Paul Hoelen guides you through the process of getting yourself up in the air to capture incredible aerial images, using his Aerial Abstracts series to illustrate his explanation.
There’s something about taking to wing, lifting off the ground, and leaving the plane that you normally travel on that allows you to create a whole new perspective and relationship with the world. Your view is broadened both literally and figuratively; my visual mind feels revitalized, inspired, and refreshed every time I have the privilege to experience flight.
All of the images in my Aerial Abstracts series were taken in West Australia, where the landscape is so amazingly flat for such vast distances that many of its features and characteristics are only truly revealed from the air. The colour palette and topography are so different from those of my home in Tasmania that I can’t help but be fascinated, and I keep coming back for more. As you might observe, I’m very drawn to the more abstract interpretations that I can entice from an aerial viewpoint, using colour, texture, and graphical constituents, in particular.

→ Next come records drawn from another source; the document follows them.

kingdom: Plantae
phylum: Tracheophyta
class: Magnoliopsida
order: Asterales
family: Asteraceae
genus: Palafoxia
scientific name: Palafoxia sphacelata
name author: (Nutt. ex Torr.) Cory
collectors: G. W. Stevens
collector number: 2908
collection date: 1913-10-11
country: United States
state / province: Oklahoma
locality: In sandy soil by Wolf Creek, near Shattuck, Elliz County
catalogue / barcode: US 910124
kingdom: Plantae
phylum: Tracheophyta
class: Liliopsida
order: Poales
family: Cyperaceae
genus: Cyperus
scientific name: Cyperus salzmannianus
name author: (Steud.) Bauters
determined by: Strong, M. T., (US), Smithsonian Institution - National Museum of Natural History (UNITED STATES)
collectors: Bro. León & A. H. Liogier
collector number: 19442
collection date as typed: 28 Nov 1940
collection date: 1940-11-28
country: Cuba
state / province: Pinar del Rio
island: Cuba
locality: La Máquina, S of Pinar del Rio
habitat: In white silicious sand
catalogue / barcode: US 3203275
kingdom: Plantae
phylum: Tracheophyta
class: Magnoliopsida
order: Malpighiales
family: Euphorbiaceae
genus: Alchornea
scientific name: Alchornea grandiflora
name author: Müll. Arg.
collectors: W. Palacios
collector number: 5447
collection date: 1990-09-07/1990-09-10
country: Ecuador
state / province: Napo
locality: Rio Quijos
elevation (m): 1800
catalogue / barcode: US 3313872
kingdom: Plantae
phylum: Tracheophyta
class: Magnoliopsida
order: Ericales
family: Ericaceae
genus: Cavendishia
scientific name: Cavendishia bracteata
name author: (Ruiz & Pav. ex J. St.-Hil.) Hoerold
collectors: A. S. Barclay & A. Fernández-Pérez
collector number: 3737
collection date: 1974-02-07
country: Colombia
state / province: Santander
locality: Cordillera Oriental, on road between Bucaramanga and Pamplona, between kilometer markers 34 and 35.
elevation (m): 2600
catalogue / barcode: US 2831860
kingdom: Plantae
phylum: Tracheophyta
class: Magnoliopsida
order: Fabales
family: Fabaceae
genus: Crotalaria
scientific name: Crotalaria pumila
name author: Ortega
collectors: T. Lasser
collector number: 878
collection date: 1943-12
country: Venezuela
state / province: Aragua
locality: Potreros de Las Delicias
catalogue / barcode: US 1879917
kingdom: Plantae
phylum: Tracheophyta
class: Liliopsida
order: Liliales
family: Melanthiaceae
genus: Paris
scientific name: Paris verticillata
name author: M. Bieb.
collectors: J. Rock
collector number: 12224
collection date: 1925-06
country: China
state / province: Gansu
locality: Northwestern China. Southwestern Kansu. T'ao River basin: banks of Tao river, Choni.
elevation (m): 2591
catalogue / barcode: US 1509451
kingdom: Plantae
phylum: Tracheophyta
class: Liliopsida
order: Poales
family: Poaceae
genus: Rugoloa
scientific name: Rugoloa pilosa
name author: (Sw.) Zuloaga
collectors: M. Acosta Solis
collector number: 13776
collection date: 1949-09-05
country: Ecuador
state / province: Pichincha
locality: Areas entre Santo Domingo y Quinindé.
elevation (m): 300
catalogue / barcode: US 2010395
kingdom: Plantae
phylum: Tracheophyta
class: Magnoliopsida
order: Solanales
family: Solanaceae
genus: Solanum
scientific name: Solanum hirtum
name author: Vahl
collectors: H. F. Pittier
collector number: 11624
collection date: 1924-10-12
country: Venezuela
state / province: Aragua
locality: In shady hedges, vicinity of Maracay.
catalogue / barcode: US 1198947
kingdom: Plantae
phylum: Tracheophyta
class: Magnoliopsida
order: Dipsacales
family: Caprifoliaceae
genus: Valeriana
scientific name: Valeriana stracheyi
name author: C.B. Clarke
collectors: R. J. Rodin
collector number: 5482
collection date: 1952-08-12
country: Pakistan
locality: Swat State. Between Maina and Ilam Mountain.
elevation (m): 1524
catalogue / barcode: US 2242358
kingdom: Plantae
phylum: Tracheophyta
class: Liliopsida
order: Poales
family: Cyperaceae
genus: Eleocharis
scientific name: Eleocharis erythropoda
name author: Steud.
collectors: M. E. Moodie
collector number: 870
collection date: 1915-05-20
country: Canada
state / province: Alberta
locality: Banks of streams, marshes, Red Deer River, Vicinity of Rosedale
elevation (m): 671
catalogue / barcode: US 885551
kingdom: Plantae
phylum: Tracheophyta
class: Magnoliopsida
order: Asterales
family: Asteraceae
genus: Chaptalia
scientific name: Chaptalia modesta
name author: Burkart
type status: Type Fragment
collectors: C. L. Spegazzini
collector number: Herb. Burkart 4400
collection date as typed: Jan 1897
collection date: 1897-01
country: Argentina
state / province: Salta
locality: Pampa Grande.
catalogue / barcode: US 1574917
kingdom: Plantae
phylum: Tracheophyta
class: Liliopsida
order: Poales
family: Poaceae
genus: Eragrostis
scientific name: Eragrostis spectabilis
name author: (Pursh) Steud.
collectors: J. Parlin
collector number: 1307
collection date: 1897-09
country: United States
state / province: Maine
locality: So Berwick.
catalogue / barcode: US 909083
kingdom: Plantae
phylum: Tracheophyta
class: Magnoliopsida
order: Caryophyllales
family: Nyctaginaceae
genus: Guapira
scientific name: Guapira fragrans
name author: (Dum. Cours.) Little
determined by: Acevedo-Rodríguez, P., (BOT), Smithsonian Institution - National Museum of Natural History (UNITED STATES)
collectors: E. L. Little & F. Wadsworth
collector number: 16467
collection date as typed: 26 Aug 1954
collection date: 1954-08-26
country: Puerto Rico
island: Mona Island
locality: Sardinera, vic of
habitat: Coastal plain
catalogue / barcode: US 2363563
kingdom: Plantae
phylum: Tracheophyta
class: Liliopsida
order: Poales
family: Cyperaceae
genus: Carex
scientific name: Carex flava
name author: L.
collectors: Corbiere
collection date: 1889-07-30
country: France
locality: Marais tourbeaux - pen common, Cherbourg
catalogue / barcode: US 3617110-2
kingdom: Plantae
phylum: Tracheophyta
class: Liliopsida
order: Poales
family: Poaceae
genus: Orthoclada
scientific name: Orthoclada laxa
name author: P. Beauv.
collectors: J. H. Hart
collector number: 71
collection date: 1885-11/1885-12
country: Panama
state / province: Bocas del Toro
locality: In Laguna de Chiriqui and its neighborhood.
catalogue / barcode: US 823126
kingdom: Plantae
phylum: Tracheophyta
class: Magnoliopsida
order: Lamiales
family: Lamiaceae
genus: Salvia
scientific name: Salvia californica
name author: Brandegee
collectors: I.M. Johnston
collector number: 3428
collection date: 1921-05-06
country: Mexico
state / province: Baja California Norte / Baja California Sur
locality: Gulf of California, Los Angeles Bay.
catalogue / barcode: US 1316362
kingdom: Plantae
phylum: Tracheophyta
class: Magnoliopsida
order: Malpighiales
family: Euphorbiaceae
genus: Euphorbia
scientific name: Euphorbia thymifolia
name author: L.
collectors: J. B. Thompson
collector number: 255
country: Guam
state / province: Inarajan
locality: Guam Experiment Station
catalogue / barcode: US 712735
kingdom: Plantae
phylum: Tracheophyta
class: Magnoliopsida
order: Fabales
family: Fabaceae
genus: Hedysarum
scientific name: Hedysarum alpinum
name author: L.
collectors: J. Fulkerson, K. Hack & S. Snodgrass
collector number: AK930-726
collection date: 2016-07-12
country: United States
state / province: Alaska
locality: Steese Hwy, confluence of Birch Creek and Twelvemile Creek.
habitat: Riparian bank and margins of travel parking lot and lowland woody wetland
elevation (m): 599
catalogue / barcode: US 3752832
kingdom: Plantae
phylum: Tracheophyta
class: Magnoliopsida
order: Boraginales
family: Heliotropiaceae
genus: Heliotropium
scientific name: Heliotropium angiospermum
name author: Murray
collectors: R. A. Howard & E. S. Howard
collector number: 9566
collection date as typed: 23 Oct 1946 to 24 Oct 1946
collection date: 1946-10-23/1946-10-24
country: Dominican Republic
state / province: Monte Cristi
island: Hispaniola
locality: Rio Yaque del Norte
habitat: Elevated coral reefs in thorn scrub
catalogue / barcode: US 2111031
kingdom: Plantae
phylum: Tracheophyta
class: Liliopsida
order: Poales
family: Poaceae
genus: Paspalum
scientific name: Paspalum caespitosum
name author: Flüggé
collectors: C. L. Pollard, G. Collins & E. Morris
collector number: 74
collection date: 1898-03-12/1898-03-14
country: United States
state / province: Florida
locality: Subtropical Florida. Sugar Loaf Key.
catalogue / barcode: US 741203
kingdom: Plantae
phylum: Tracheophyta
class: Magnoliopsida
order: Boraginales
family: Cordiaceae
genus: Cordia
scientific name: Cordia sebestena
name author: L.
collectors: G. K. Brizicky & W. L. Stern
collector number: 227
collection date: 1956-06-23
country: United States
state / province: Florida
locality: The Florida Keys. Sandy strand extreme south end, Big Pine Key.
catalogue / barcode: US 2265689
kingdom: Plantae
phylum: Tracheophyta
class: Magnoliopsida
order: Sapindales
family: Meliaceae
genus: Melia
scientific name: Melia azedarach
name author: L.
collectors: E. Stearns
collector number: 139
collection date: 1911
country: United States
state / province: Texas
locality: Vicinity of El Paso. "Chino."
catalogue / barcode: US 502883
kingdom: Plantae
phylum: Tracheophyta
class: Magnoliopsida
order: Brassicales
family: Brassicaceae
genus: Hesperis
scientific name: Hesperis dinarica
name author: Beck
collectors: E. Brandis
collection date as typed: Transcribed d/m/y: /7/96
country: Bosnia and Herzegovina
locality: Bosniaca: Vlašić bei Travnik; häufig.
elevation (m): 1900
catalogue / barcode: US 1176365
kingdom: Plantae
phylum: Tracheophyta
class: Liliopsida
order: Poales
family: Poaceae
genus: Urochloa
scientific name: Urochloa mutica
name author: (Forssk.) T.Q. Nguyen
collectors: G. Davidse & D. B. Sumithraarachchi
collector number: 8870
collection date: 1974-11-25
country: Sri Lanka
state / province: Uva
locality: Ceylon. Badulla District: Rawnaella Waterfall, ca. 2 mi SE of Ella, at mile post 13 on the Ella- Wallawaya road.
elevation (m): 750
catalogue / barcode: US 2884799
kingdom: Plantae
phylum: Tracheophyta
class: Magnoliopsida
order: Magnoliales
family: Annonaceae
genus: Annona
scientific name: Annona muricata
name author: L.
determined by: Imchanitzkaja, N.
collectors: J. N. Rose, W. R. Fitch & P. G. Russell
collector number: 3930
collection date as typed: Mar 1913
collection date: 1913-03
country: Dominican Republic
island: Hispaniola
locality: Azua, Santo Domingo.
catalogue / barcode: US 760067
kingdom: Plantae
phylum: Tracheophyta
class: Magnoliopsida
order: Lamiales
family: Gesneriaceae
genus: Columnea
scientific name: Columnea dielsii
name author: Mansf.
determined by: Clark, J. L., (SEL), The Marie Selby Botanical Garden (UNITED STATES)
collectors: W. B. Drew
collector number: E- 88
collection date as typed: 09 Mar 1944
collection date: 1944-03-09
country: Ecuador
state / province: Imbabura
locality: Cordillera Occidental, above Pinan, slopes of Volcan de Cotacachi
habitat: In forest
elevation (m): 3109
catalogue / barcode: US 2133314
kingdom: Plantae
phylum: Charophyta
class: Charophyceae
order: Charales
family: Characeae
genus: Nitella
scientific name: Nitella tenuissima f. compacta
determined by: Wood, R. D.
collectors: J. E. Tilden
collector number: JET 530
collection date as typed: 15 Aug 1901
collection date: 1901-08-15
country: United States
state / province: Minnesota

Quite topically, many of these images capture resource-driven practices in West Australia that take place in restricted-access areas that are generally hidden from view. Taking to the air unveils these changed lands, which most would never see, and allows me to interpret and explore both their impact and their hidden beauty. I am currently putting together a powerful exhibition with two of my favourite Australian aerial photographers, Sheldon Pettit and Scott McCook, entitled Altered Lands,based entirely on this concept.